═══ Excerpt provided

27 Replies to “QIP 2013”

  1. My two cents: I like the idea of only accepting papers that are already on the arXiv. If a result isn’t ready in time, then we’ll get to hear about it next year. I don’t think we have to worry that much about freshness… only bad results get stale.

    1. Please let me agree whole-heartedly with Steve Flammia’s post (above). And it’s terrific when slides and/or videos of talks are posted on-line — the more timely the posting, the more effective becomes the communication of enjoyment and adventure in research.

  2. Let me be a curmudgeon (not a far step, I think.)
    Page limits? Why? The answer you get is: to save the PC time. The answer I give: if your paper doesn’t have an introduction that doesn’t convince the committee, you’re doing it wrong (I did it wrong most of my life.) Details can only add, not detract, from a paper? Page limits feel good for people who like rules.
    Why does QIP continue to use a half-assed approach somewhere between physics conferences and computer science conferences? As if it isn’t hard enough to get a job in the field, why does one of the best conferences in the field insist on a procedure that handicaps job candidates?

══════

*Complete the following*
(a) Reproduce word for word the part of the QIP 2013 comments running from "1. Please let" up to and including "who like rules.".
(b) Answer these questions using the QIP 2013 comments:
(i) Which papers does the first comment favor accepting?
(ii) Whose post does the reply nested under the first comment agree with?
(iii) According to the second comment, what answer is usually given for why page limits exist?
The listing after this text is separate material and has no connection to it.

═══ Information provided

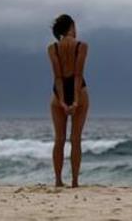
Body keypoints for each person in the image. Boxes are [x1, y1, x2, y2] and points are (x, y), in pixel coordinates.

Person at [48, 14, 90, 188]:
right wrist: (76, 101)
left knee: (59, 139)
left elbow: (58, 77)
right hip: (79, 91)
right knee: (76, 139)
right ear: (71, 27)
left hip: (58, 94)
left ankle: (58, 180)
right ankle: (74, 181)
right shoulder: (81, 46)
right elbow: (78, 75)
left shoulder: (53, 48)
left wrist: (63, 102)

══════
═══ Information provided

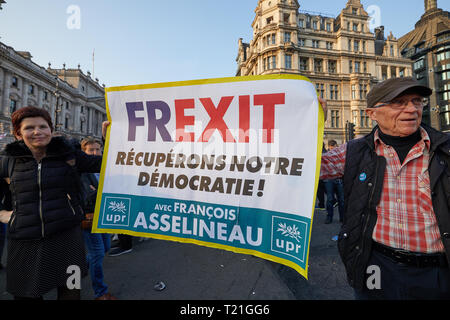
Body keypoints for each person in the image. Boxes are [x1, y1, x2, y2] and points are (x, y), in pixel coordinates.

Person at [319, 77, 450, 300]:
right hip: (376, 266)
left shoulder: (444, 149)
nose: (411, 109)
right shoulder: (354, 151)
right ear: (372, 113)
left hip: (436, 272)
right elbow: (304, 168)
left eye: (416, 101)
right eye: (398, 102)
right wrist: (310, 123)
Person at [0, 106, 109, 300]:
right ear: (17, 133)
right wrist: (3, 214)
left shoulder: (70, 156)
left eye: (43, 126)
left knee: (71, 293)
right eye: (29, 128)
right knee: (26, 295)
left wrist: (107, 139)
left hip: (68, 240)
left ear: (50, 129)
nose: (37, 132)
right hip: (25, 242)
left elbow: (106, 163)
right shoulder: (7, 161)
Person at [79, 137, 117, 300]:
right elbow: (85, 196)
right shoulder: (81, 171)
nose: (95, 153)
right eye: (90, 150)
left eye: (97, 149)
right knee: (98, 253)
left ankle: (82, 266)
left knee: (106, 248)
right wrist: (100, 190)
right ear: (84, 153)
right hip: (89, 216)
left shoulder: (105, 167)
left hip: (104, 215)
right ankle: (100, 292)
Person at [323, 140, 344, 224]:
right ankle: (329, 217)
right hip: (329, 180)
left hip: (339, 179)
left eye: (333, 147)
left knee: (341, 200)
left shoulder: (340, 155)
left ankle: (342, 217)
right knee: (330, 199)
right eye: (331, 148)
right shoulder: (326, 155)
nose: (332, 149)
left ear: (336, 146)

══════
═══ Information provided

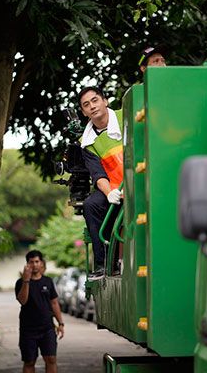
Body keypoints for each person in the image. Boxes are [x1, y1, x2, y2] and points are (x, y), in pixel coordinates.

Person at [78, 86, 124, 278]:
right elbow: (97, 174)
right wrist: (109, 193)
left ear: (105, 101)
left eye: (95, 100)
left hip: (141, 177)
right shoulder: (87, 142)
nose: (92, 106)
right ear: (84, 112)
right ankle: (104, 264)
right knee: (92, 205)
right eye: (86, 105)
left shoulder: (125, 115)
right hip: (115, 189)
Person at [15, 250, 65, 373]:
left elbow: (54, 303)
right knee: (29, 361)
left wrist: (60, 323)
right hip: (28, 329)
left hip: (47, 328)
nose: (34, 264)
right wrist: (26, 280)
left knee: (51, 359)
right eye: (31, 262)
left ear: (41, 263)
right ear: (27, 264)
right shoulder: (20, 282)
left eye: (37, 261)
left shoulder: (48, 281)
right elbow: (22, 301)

══════

*Responses*
(a)
1. Please let me agree whole-heartedly with Steve Flammia’s post (above). And it’s terrific when slides and/or videos of talks are posted on-line — the more timely the posting, the more effective becomes the communication of enjoyment and adventure in research.

  2. Let me be a curmudgeon (not a far step, I think.)
    Page limits? Why? The answer you get is: to save the PC time. The answer I give: if your paper doesn’t have an introduction that doesn’t convince the committee, you’re doing it wrong (I did it wrong most of my life.) Details can only add, not detract, from a paper? Page limits feel good for people who like rules.

(b)
(i) Only papers that are already on the arXiv.
(ii) Steve Flammia's post.
(iii) To save the PC time.